▶ EXERCISE GOAL
The full set of entries below must be returned exactly as shown.

(Collected data)
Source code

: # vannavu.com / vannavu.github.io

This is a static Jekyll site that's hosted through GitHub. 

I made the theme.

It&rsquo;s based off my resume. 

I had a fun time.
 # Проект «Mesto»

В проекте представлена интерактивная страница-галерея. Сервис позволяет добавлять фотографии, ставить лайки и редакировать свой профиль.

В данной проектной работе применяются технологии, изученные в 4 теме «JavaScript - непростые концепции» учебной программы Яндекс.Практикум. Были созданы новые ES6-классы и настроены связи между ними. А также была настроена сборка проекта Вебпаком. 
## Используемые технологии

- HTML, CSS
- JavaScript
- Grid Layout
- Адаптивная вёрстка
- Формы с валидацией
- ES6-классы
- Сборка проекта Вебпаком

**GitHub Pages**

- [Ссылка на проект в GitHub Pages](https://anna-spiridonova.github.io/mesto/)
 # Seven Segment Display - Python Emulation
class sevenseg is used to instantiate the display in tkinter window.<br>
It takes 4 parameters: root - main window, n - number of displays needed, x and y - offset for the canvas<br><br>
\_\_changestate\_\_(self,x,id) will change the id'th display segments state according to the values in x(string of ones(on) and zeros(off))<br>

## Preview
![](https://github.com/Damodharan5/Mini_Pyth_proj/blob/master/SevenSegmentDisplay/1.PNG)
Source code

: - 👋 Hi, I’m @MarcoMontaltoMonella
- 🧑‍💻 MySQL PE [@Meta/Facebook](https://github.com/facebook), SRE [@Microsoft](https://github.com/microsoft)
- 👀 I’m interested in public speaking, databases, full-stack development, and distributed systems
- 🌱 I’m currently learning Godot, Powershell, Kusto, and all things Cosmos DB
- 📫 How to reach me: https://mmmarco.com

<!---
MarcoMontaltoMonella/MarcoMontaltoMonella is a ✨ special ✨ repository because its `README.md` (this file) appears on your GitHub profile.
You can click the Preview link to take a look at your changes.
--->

▶ SOLUTION TO THIS EXERCISE
Source code

: # vannavu.com / vannavu.github.io

This is a static Jekyll site that's hosted through GitHub. 

I made the theme.

It&rsquo;s based off my resume. 

I had a fun time.
 # Проект «Mesto»

В проекте представлена интерактивная страница-галерея. Сервис позволяет добавлять фотографии, ставить лайки и редакировать свой профиль.

В данной проектной работе применяются технологии, изученные в 4 теме «JavaScript - непростые концепции» учебной программы Яндекс.Практикум. Были созданы новые ES6-классы и настроены связи между ними. А также была настроена сборка проекта Вебпаком. 
## Используемые технологии

- HTML, CSS
- JavaScript
- Grid Layout
- Адаптивная вёрстка
- Формы с валидацией
- ES6-классы
- Сборка проекта Вебпаком

**GitHub Pages**

- [Ссылка на проект в GitHub Pages](https://anna-spiridonova.github.io/mesto/)
 # Seven Segment Display - Python Emulation
class sevenseg is used to instantiate the display in tkinter window.<br>
It takes 4 parameters: root - main window, n - number of displays needed, x and y - offset for the canvas<br><br>
\_\_changestate\_\_(self,x,id) will change the id'th display segments state according to the values in x(string of ones(on) and zeros(off))<br>

## Preview
![](https://github.com/Damodharan5/Mini_Pyth_proj/blob/master/SevenSegmentDisplay/1.PNG)
Source code

: - 👋 Hi, I’m @MarcoMontaltoMonella
- 🧑‍💻 MySQL PE [@Meta/Facebook](https://github.com/facebook), SRE [@Microsoft](https://github.com/microsoft)
- 👀 I’m interested in public speaking, databases, full-stack development, and distributed systems
- 🌱 I’m currently learning Godot, Powershell, Kusto, and all things Cosmos DB
- 📫 How to reach me: https://mmmarco.com

<!---
MarcoMontaltoMonella/MarcoMontaltoMonella is a ✨ special ✨ repository because its `README.md` (this file) appears on your GitHub profile.
You can click the Preview link to take a look at your changes.
--->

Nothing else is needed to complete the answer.